Task inputs START

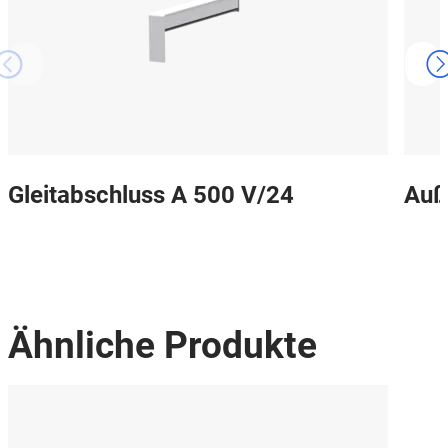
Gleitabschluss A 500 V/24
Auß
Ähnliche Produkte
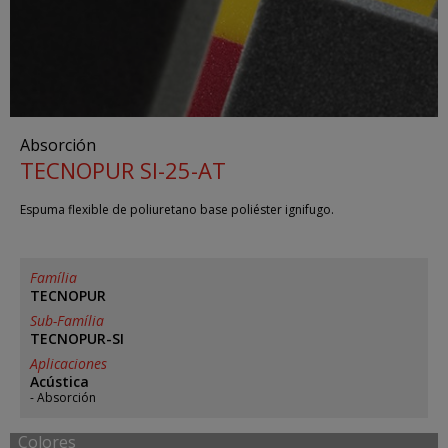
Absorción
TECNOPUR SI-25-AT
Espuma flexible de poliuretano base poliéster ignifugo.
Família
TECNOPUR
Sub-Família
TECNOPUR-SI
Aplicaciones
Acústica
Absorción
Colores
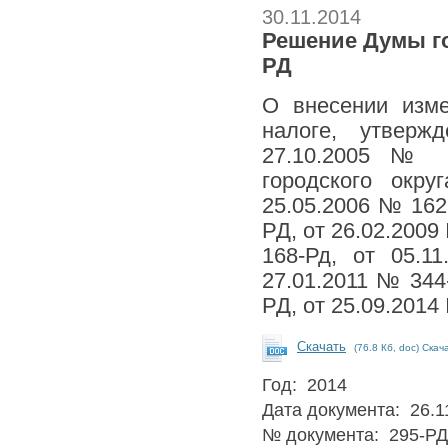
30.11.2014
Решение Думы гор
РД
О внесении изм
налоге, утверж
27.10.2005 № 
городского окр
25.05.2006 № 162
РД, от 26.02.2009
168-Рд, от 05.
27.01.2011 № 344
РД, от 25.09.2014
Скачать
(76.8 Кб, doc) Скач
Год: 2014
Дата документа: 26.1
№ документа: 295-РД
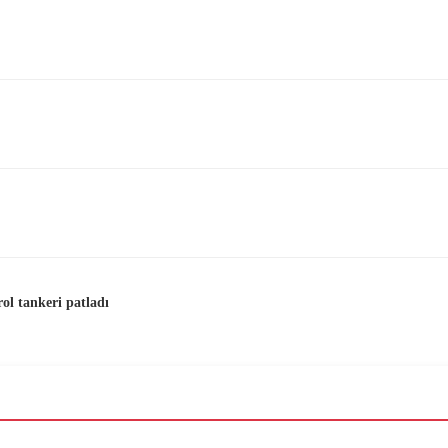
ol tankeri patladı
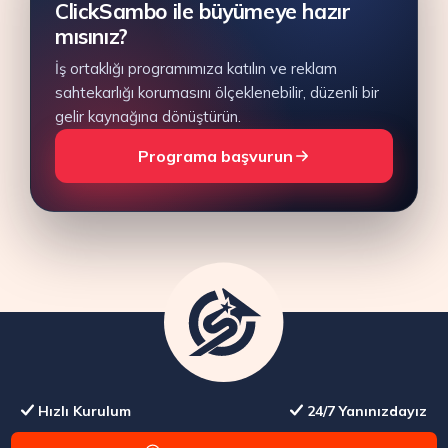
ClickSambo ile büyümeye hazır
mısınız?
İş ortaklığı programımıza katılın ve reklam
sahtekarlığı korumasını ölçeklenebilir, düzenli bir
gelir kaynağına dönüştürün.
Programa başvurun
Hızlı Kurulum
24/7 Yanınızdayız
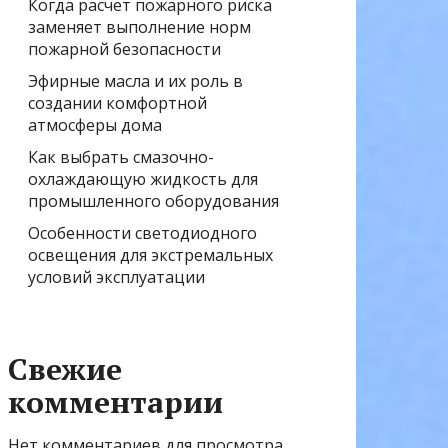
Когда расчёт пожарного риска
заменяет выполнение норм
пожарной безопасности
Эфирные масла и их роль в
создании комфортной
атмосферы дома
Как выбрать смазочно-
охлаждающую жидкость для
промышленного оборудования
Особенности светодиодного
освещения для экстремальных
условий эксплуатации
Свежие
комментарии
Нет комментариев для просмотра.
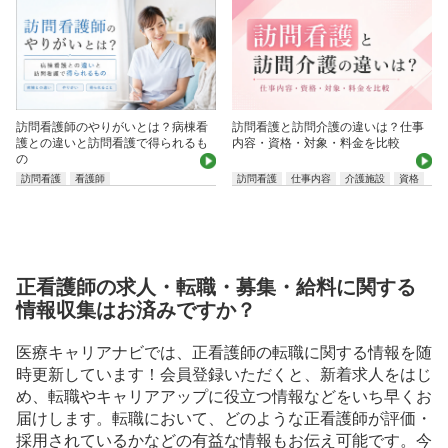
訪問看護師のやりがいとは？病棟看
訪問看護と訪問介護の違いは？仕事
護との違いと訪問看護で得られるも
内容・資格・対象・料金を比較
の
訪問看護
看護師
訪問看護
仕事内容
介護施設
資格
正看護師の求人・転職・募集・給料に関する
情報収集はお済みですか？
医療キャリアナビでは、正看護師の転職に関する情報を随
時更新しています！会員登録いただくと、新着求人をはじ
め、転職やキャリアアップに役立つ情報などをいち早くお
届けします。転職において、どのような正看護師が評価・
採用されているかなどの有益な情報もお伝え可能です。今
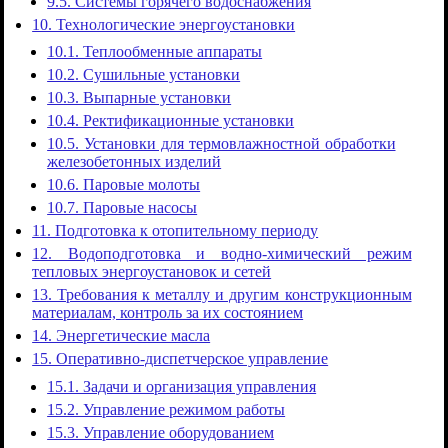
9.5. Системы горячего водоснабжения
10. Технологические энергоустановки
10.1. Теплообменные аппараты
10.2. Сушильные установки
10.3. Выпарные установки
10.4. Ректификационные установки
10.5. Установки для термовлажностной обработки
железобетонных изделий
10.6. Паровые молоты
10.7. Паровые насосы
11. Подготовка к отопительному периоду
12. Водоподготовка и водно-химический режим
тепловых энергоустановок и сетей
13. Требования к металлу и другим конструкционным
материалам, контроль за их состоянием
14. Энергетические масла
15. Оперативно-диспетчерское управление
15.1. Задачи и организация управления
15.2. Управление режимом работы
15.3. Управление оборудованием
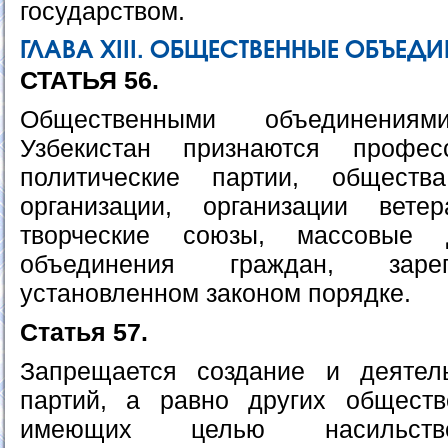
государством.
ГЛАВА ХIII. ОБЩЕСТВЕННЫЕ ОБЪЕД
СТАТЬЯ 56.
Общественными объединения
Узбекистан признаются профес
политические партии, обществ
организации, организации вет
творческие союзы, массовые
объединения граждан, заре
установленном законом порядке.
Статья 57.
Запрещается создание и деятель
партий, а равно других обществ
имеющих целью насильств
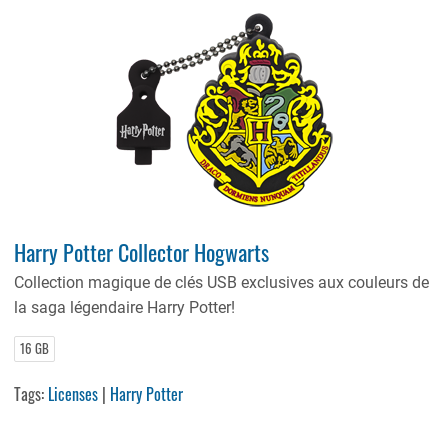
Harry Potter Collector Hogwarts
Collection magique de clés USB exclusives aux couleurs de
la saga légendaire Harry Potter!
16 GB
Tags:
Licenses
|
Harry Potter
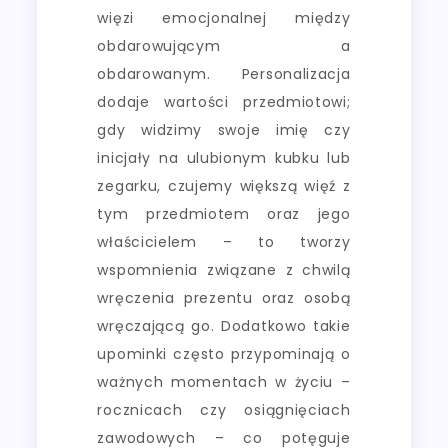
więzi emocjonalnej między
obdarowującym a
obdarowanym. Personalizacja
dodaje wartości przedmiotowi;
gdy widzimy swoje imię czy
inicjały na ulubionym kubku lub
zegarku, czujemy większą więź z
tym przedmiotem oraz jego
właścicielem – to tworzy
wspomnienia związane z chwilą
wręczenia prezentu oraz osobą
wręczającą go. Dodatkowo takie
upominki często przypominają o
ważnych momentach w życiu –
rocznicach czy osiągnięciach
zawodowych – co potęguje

Task inputs END

▶ **What you need to do**: Output exactly the span of lines from the top of the listing through the line holding "め、転職やキャリアアップに役立つ情報などをいち早くお", and leave every picture out.

▶ **Written response**:
Gleitabschluss A 500 V/24
Auß
Ähnliche Produkte
Absorción
TECNOPUR SI-25-AT
Espuma flexible de poliuretano base poliéster ignifugo.
Família
TECNOPUR
Sub-Família
TECNOPUR-SI
Aplicaciones
Acústica
Absorción
Colores
30.11.2014
Решение Думы гор
РД
О внесении изм
налоге, утверж
27.10.2005 № 
городского окр
25.05.2006 № 162
РД, от 26.02.2009
168-Рд, от 05.
27.01.2011 № 344
РД, от 25.09.2014
Скачать
(76.8 Кб, doc) Скач
Год: 2014
Дата документа: 26.1
№ документа: 295-РД
ol tankeri patladı
ClickSambo ile büyümeye hazır
mısınız?
İş ortaklığı programımıza katılın ve reklam
sahtekarlığı korumasını ölçeklenebilir, düzenli bir
gelir kaynağına dönüştürün.
Programa başvurun
Hızlı Kurulum
24/7 Yanınızdayız
Когда расчёт пожарного риска
заменяет выполнение норм
пожарной безопасности
Эфирные масла и их роль в
создании комфортной
атмосферы дома
Как выбрать смазочно-
охлаждающую жидкость для
промышленного оборудования
Особенности светодиодного
освещения для экстремальных
условий эксплуатации
Свежие
комментарии
Нет комментариев для просмотра.
訪問看護師のやりがいとは？病棟看
訪問看護と訪問介護の違いは？仕事
護との違いと訪問看護で得られるも
内容・資格・対象・料金を比較
の
訪問看護
看護師
訪問看護
仕事内容
介護施設
資格
正看護師の求人・転職・募集・給料に関する
情報収集はお済みですか？
医療キャリアナビでは、正看護師の転職に関する情報を随
時更新しています！会員登録いただくと、新着求人をはじ
め、転職やキャリアアップに役立つ情報などをいち早くお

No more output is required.